Niacin alleviates MASLD via modulation of the miR-93/SIRT1 axis
Despite progress in gene therapies, effective FDA-approved treatments for MASLD remain lacking due to limited efficacy and adverse effects.12, 13 Given the pivotal role of miR-93 in MASLD progression, we explored its potential as a therapeutic target. Using a high-throughput screening system, we aimed to identify FDA-approved drugs that modulate miR-93 expression. We developed a miR-93 inhibitor screening system with the miR-93 promoter driving a luciferase reporter (Fig. 8a). Among a library of 150 FDA-approved drugs, screening revealed niacin most effectively inhibited miR-93 expression (Fig. 8b). Dose-response studies confirmed niacin inhibition of the miR-93 promoter in primary hepatocytes (Fig. 8c).

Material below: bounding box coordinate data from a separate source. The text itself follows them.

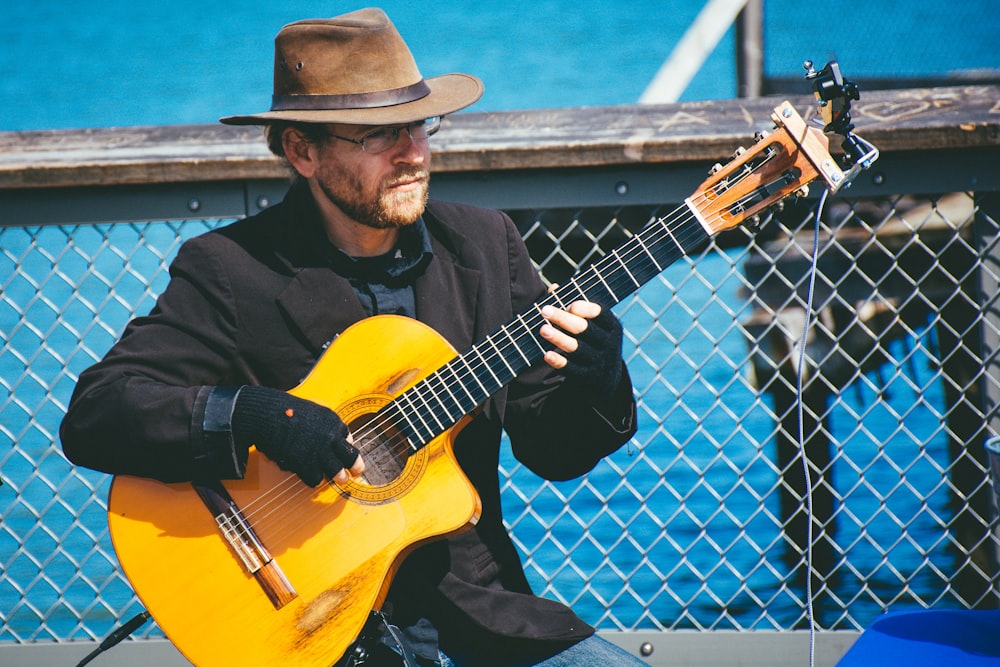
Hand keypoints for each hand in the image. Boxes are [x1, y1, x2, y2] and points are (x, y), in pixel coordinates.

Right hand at [231, 386, 364, 486]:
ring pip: (337, 473)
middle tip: (355, 473)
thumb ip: (326, 426)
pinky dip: (315, 480)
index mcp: (333, 422)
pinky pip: (316, 479)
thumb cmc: (286, 412)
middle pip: (351, 458)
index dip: (348, 448)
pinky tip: (313, 476)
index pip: (349, 439)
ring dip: (338, 477)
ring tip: (339, 478)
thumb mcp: (313, 412)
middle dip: (356, 467)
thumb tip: (338, 438)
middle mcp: (330, 437)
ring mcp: (318, 451)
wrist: (267, 414)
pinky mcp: (304, 463)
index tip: (347, 454)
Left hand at [539, 300, 624, 403]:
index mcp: (612, 327)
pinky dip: (559, 362)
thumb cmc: (594, 340)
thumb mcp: (593, 325)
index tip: (570, 305)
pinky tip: (546, 355)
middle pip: (585, 329)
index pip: (601, 315)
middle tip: (544, 310)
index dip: (586, 309)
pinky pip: (573, 369)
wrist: (606, 378)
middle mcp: (609, 344)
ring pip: (578, 349)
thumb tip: (553, 287)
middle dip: (564, 319)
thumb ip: (574, 307)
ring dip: (559, 338)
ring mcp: (600, 362)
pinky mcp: (589, 377)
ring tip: (542, 329)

Niacin, also known as vitamin B3 or nicotinic acid, is essential for regulating lipid and cholesterol levels and participating in NAD+ production, which modulates SIRT1 activity.25 Thus, we administered AAV-Control or AAV-miR-93 to WT mice on an HFHFr diet for eleven weeks, followed by niacin supplementation for an additional five weeks (Fig. 8d). Interestingly, niacin decreased miR-93 level in AAV-Control mice, but showed no effect in AAV-miR-93 mice (Fig. 8e). Furthermore, Niacin did not affect body weight in either group (Fig. 8f); however, in AAV-Control mice, but not AAV-miR-93 mice, niacin significantly reduced the liver-to-body weight ratio (Fig. 8g). Histological analysis and metabolic assessments revealed substantial improvements in hepatic TG, cholesterol, and serum AST and ALT levels in AAV-Control mice receiving niacin. Niacin benefits were limited in AAV-miR-93 mice (Fig. 8h-m). Furthermore, niacin supplementation in AAV-Control mice increased Sirt1 mRNA and protein levels, enhanced LKB1-AMPK signaling, and improved FAO with reduced lipid and cholesterol synthesis. Conversely, niacin did not affect lipid metabolism genes in AAV-miR-93-injected mice (Fig. 8n-q). These results suggest niacin effectively improves MASLD by modulating SIRT1 through miR-93 regulation, though its efficacy diminishes with elevated miR-93 levels (Fig. 8r).